A project of Zach van Schouwen.

2/26/2008

Richfield Springs, New York

Several months ago, I drove to Toronto on a whim. Just hopped in the car and did it, without the convenient excuse of a blog to make such a thing acceptable. I didn't have much of a purpose in mind; I just wanted to be on the road for awhile. The weather was nice and I had a couple days when nobody really needed me to be at work.

From Albany, I drove west on Route 20 for a few hundred miles, rather than taking the Thruway. The Thruway always inspires me to rage, and is full of police officers besides. Route 20, on the other hand, is one of the oldest roads across the state, and looks it; it's littered with abandoned shacks, beautiful old houses, and decaying street signs and towns.

Upstate New York used to be America's heartland. The Erie Canal was one of the first major routes inland in America, and the previously unnavigable route that it opened up caused a massive boom of settlement from New York City to Rochester. Settlers poured into the upstate region from Ireland, Germany, and the East Coast. My own family came to Fulton this way, driven by promises of industry.

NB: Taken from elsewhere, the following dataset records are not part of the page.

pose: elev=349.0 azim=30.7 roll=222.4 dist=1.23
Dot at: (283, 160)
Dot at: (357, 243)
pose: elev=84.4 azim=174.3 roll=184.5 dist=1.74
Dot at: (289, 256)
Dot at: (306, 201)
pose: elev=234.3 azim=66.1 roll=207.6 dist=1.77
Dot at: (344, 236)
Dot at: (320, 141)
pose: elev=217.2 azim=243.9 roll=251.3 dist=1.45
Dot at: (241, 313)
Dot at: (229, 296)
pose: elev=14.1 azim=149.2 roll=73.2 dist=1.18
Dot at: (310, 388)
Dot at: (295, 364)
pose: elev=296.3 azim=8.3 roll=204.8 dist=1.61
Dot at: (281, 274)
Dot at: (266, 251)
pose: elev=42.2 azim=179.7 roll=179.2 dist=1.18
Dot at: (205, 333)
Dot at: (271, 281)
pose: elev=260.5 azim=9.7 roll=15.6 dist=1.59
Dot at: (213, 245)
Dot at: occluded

The region is now agglomerated into the Rust Belt, and the old canal is mostly decommissioned; pieces of it line the sides of Route 12 and the thruway, and you can walk in abandoned canal locks, now facing dilapidated trailers and ranch houses. But Richfield Springs is an oasis of former prosperity. Every house looks like Edward Hopper painted it, and the four block stretch of the main drag is, without a doubt, one of the most beautiful places where you could set foot in America. An ambitious town built in ambitious times, it's one of the high points of Upstate's Victorian-era splendor.

Get there: From Albany, drive west on Route 20 for 68 miles.